[TASK MATERIAL — start]

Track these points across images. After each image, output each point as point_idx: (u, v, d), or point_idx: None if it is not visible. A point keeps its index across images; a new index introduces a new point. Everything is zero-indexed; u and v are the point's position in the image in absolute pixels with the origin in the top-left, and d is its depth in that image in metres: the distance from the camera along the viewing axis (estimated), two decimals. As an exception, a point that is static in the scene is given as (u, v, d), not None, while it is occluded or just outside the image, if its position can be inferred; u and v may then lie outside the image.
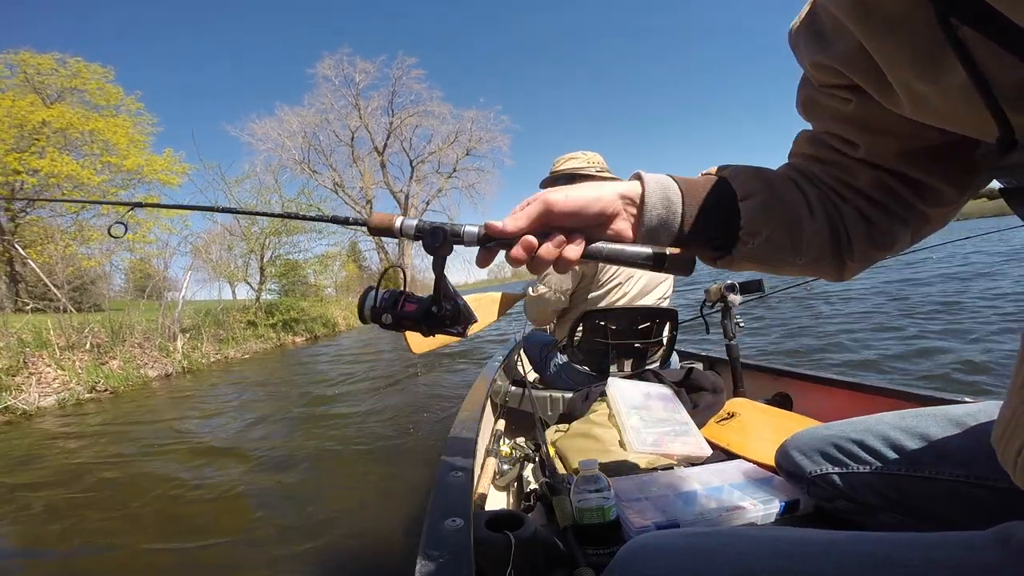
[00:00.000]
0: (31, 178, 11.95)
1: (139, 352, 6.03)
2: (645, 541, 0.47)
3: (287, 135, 27.89)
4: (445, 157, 31.20)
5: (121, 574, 1.67)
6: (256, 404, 4.26)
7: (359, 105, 29.71)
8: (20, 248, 11.46)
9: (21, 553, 1.89)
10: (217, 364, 7.03)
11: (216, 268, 9.49)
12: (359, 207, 28.90)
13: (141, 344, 6.18)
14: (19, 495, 2.35)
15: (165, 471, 2.57)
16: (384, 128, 30.33)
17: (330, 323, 11.21)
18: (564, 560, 0.71)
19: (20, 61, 13.75)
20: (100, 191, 13.44)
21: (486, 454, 1.34)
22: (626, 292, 1.58)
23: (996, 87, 0.29)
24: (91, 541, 1.86)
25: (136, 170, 13.83)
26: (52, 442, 3.37)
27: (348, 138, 29.85)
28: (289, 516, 1.95)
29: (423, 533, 0.63)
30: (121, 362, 5.54)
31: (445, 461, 0.92)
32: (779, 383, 1.50)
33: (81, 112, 13.57)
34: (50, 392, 4.46)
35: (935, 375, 2.72)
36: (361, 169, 30.13)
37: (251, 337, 8.42)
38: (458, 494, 0.76)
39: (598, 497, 0.77)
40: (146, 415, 4.08)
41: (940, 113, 0.34)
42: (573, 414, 1.41)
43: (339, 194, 27.88)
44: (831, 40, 0.38)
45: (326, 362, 6.60)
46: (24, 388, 4.36)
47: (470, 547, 0.59)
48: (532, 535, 0.65)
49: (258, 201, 10.16)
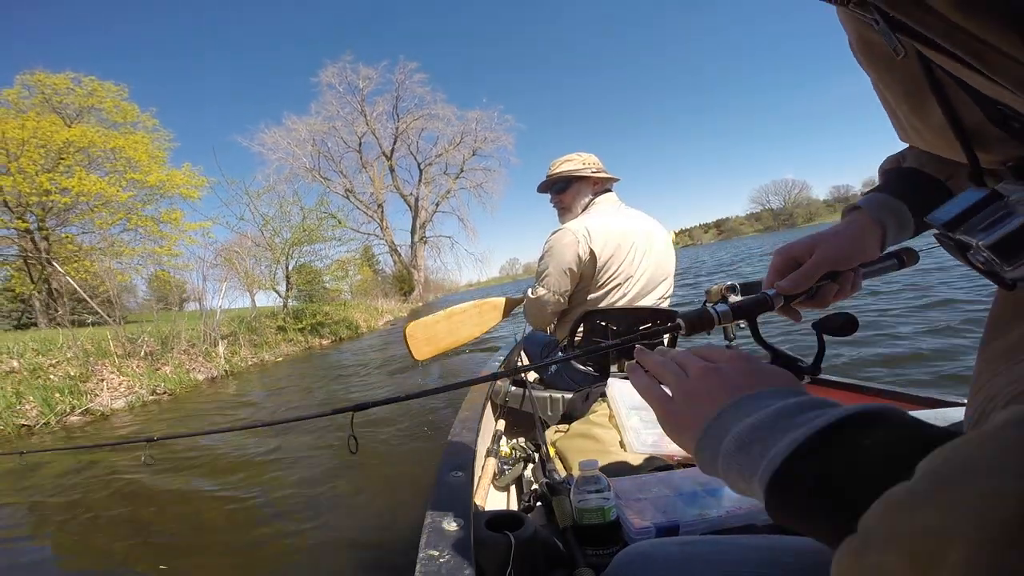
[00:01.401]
0: (64, 197, 12.48)
1: (186, 358, 6.47)
2: (640, 549, 0.48)
3: (296, 144, 28.41)
4: (452, 159, 31.57)
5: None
6: (289, 403, 4.61)
7: (364, 111, 30.13)
8: (58, 266, 12.05)
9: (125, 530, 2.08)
10: (254, 366, 7.47)
11: (247, 278, 9.94)
12: (370, 212, 29.39)
13: (187, 351, 6.63)
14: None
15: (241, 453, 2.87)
16: (391, 133, 30.74)
17: (352, 326, 11.65)
18: (564, 560, 0.71)
19: (37, 81, 14.22)
20: (127, 207, 14.02)
21: (486, 454, 1.34)
22: (626, 293, 1.56)
23: (967, 126, 0.32)
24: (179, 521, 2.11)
25: (159, 185, 14.37)
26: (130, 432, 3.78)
27: (356, 144, 30.30)
28: (289, 516, 1.97)
29: (423, 533, 0.63)
30: (172, 367, 5.99)
31: (445, 461, 0.92)
32: None
33: (101, 130, 14.04)
34: (119, 396, 4.91)
35: (936, 376, 2.65)
36: (371, 174, 30.57)
37: (282, 341, 8.87)
38: (458, 494, 0.76)
39: (598, 498, 0.77)
40: (205, 411, 4.51)
41: (932, 145, 0.37)
42: (573, 414, 1.41)
43: (351, 200, 28.37)
44: (858, 61, 0.39)
45: (349, 364, 6.96)
46: (98, 393, 4.81)
47: (470, 547, 0.60)
48: (532, 535, 0.65)
49: (279, 214, 10.59)
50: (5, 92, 14.16)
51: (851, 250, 0.50)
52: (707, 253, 37.47)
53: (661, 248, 1.63)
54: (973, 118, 0.31)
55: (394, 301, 21.52)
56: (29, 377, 4.75)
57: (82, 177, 12.76)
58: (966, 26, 0.24)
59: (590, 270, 1.54)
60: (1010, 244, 0.27)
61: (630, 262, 1.54)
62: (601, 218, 1.56)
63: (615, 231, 1.53)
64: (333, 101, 29.70)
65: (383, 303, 18.99)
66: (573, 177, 1.65)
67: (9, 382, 4.63)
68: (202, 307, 7.79)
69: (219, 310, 7.74)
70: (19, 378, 4.73)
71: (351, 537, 1.74)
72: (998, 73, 0.26)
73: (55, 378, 4.83)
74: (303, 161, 28.24)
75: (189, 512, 2.22)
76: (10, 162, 12.00)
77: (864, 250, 0.50)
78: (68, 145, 12.86)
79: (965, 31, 0.25)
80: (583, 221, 1.55)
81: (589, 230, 1.52)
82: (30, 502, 2.54)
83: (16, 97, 14.11)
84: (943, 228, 0.31)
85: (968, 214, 0.29)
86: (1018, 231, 0.27)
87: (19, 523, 2.34)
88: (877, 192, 0.52)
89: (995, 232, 0.28)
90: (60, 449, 1.26)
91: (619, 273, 1.54)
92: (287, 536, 1.82)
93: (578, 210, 1.66)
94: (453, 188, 31.65)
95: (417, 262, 29.60)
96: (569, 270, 1.54)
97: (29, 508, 2.47)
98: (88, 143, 13.24)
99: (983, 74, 0.27)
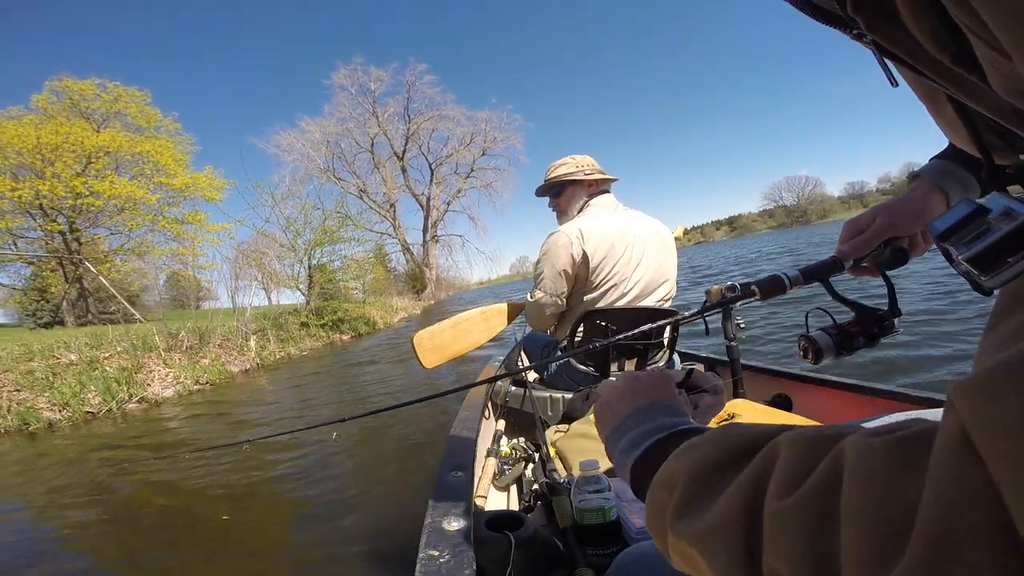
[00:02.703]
0: (97, 200, 13.06)
1: (221, 352, 6.92)
2: (643, 549, 0.49)
3: (311, 145, 28.98)
4: (462, 158, 31.91)
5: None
6: (311, 395, 4.93)
7: (376, 112, 30.58)
8: (91, 266, 12.65)
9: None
10: (282, 360, 7.91)
11: (273, 277, 10.44)
12: (383, 212, 29.89)
13: (221, 344, 7.08)
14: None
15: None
16: (402, 134, 31.16)
17: (370, 322, 12.10)
18: (564, 560, 0.72)
19: (65, 88, 14.66)
20: (154, 210, 14.60)
21: (486, 454, 1.33)
22: (623, 294, 1.56)
23: (977, 121, 0.34)
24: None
25: (184, 188, 14.92)
26: (186, 420, 4.21)
27: (368, 145, 30.79)
28: (289, 515, 1.99)
29: (423, 533, 0.64)
30: (210, 360, 6.43)
31: (445, 461, 0.92)
32: (779, 384, 1.49)
33: (129, 136, 14.51)
34: (168, 385, 5.36)
35: (937, 377, 2.62)
36: (383, 175, 31.04)
37: (305, 336, 9.31)
38: (458, 494, 0.76)
39: (599, 498, 0.77)
40: (244, 399, 4.93)
41: (953, 138, 0.38)
42: (573, 414, 1.40)
43: (364, 199, 28.84)
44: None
45: (367, 359, 7.33)
46: (149, 383, 5.25)
47: (470, 547, 0.60)
48: (532, 535, 0.65)
49: (301, 216, 11.08)
50: (35, 98, 14.71)
51: (910, 215, 0.54)
52: (725, 249, 36.63)
53: (660, 249, 1.63)
54: (982, 125, 0.34)
55: (407, 299, 21.99)
56: (87, 369, 5.21)
57: (113, 181, 13.32)
58: (951, 67, 0.27)
59: (584, 271, 1.55)
60: (985, 259, 0.29)
61: (626, 263, 1.55)
62: (595, 219, 1.58)
63: (609, 232, 1.55)
64: (345, 103, 30.26)
65: (397, 301, 19.46)
66: (567, 181, 1.68)
67: (71, 373, 5.09)
68: (234, 304, 8.25)
69: (249, 307, 8.20)
70: (79, 370, 5.18)
71: (351, 537, 1.74)
72: (976, 100, 0.29)
73: (110, 370, 5.28)
74: (317, 162, 28.85)
75: (185, 510, 2.27)
76: (45, 167, 12.62)
77: (926, 212, 0.53)
78: (99, 150, 13.41)
79: (951, 70, 0.27)
80: (577, 223, 1.57)
81: (582, 231, 1.54)
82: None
83: (46, 103, 14.63)
84: (937, 238, 0.33)
85: (957, 227, 0.32)
86: (992, 247, 0.29)
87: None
88: (937, 159, 0.55)
89: (973, 247, 0.30)
90: (279, 434, 1.53)
91: (614, 274, 1.54)
92: (286, 535, 1.81)
93: (574, 213, 1.68)
94: (464, 187, 32.05)
95: (429, 261, 30.07)
96: (564, 272, 1.57)
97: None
98: (117, 147, 13.76)
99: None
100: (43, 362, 5.26)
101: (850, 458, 0.18)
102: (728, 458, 0.25)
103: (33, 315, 15.03)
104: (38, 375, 4.95)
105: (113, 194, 13.12)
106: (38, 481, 2.97)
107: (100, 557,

[TASK MATERIAL — finish]

◆ TASK DESCRIPTION:
The reply should hold only the lines from the first line of the records above through the line containing "32: (779, 383, 1.50)", copied exactly and without pictures.

◆ RESPONSE:
Track these points across images. After each image, output each point as point_idx: (u, v, d), or point_idx: None if it is not visible. A point keeps its index across images; a new index introduces a new point. Everything is zero-indexed; u and v are the point's position in the image in absolute pixels with the origin in the top-left, and d is its depth in that image in metres: the distance from the camera along the viewing axis (estimated), two decimals. As an exception, a point that is static in the scene is given as (u, v, d), not None, while it is occluded or just outside the image, if its position can be inferred; u and v may then lie outside the image.
[00:00.000]
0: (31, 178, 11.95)
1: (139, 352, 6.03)
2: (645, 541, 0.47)
3: (287, 135, 27.89)
4: (445, 157, 31.20)
5: (121, 574, 1.67)
6: (256, 404, 4.26)
7: (359, 105, 29.71)
8: (20, 248, 11.46)
9: (21, 553, 1.89)
10: (217, 364, 7.03)
11: (216, 268, 9.49)
12: (359, 207, 28.90)
13: (141, 344, 6.18)
14: (19, 495, 2.35)
15: (165, 471, 2.57)
16: (384, 128, 30.33)
17: (330, 323, 11.21)
18: (564, 560, 0.71)
19: (20, 61, 13.75)
20: (100, 191, 13.44)
21: (486, 454, 1.34)
22: (626, 292, 1.58)
23: (996, 87, 0.29)
24: (91, 541, 1.86)
25: (136, 170, 13.83)
26: (52, 442, 3.37)
27: (348, 138, 29.85)
28: (289, 516, 1.95)
29: (423, 533, 0.63)
30: (121, 362, 5.54)
31: (445, 461, 0.92)
32: (779, 383, 1.50)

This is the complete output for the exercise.